Caribbean National Weekly

Olympic President Urges Governments to Focus on Those Who Aid Cheating Athletes

By Sheri-kae McLeod··1 min read
Olympic President Urges Governments to Focus on Those Who Aid Cheating Athletes
Key Points(5)
  • MIAMI, Florida - According to an AFP report, the president of the International Olympic Committee (IOC) Thomas Bach is urging governments around the world to be more involved to help “drain the doping swamp” by going after the entourage of cheating athletes.
  • “The athlete is not the only culprit,” Bach told this week’s World Anti-Doping Agency (WADA) conference in Katowice.
  • “The athlete is supported and sometimes even driven to or forced into doping by a secretive network which may include coaches, agents, dealers, managers, officials from government or sport organizations, doctors, physiotherapists or others,” he said.
  • But while sports organizations can punish competitors who test positive they are powerless “to identify and sanction in a deterrent way the athletes' entourage”.
  • As an example, Bach said if the IOC identified a doctor guilty of doping it will banish him from the games.

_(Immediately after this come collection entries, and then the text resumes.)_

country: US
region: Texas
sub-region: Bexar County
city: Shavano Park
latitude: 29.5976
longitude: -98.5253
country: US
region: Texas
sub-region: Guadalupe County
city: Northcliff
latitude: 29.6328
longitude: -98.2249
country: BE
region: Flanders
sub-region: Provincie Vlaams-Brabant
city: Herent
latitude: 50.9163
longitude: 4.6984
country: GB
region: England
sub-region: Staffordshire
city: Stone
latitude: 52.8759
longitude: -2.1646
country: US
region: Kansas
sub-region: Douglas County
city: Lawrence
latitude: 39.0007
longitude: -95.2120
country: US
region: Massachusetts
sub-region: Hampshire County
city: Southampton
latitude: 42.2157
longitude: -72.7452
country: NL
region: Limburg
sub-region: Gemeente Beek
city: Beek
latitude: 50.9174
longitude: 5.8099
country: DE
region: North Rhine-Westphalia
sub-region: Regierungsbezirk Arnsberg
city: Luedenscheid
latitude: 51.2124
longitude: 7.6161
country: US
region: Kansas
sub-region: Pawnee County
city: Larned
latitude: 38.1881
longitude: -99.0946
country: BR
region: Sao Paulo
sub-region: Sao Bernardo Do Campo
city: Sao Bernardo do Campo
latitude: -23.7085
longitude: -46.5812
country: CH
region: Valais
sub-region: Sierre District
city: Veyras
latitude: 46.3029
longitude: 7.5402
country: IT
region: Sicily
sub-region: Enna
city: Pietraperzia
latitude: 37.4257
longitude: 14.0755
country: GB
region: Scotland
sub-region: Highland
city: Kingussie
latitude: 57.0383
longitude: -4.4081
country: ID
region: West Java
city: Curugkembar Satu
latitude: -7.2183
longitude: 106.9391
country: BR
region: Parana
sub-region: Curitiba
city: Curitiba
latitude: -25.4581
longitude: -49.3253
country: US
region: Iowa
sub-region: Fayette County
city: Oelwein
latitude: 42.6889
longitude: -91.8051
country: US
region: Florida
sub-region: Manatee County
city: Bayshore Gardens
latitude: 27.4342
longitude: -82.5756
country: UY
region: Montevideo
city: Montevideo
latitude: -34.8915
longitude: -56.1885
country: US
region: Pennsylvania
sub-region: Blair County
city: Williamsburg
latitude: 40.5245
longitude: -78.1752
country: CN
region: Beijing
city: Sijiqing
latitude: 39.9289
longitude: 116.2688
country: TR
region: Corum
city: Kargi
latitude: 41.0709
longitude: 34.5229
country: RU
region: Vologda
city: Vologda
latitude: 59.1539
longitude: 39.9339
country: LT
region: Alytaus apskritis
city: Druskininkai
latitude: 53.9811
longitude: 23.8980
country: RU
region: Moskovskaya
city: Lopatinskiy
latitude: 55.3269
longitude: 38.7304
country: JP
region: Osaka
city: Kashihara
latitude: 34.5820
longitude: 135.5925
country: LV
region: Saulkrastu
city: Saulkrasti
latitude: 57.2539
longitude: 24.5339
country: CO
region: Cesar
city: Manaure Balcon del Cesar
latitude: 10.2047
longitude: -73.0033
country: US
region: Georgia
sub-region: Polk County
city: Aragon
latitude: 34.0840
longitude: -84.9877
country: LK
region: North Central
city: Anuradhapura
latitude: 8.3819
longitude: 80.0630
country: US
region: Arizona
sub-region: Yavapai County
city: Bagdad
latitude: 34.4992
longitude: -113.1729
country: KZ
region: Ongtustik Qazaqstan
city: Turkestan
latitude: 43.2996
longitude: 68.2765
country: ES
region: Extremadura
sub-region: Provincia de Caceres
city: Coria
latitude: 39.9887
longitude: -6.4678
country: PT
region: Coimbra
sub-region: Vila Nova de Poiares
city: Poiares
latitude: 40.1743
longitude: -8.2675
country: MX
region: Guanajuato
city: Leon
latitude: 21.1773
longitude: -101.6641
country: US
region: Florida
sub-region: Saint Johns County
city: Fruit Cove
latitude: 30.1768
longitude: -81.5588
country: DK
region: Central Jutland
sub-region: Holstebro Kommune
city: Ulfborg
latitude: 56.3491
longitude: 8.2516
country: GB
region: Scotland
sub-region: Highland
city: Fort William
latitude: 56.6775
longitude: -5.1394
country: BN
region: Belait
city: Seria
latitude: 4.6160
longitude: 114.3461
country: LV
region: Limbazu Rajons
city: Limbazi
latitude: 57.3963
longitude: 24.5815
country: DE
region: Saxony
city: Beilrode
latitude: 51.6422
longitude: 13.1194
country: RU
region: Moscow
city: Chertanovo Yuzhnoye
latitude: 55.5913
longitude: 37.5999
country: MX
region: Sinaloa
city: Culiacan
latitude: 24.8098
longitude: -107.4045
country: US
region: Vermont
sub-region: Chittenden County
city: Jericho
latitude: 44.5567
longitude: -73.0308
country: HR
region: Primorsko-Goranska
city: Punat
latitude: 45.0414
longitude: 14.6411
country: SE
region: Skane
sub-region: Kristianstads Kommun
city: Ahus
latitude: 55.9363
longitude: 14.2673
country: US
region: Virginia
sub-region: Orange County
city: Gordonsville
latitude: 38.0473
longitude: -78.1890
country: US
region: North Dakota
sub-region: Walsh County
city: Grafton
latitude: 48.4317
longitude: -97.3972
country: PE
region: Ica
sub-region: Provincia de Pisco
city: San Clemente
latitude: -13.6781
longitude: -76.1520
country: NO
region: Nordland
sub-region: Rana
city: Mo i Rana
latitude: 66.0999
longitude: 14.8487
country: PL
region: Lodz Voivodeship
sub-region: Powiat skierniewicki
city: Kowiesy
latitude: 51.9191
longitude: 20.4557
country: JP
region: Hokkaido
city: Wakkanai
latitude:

MIAMI, Florida - According to an AFP report, the president of the International Olympic Committee (IOC) Thomas Bach is urging governments around the world to be more involved to help “drain the doping swamp” by going after the entourage of cheating athletes.

“The athlete is not the only culprit,” Bach told this week’s World Anti-Doping Agency (WADA) conference in Katowice.

“The athlete is supported and sometimes even driven to or forced into doping by a secretive network which may include coaches, agents, dealers, managers, officials from government or sport organizations, doctors, physiotherapists or others,” he said.

But while sports organizations can punish competitors who test positive they are powerless “to identify and sanction in a deterrent way the athletes' entourage”.

As an example, Bach said if the IOC identified a doctor guilty of doping it will banish him from the games.

Bach cited state-doping in Russia, the Aderlass blood-doping operation, and the scandal-hit Nike Oregon Project as all highlighting the “urgent need to focus much more on the athletes' entourage”.

By holding everybody implicated in a doping case accountable “we can take a major step forward to strengthen justice and credibility for the protection of the clean athletes and to drain the doping swamp.”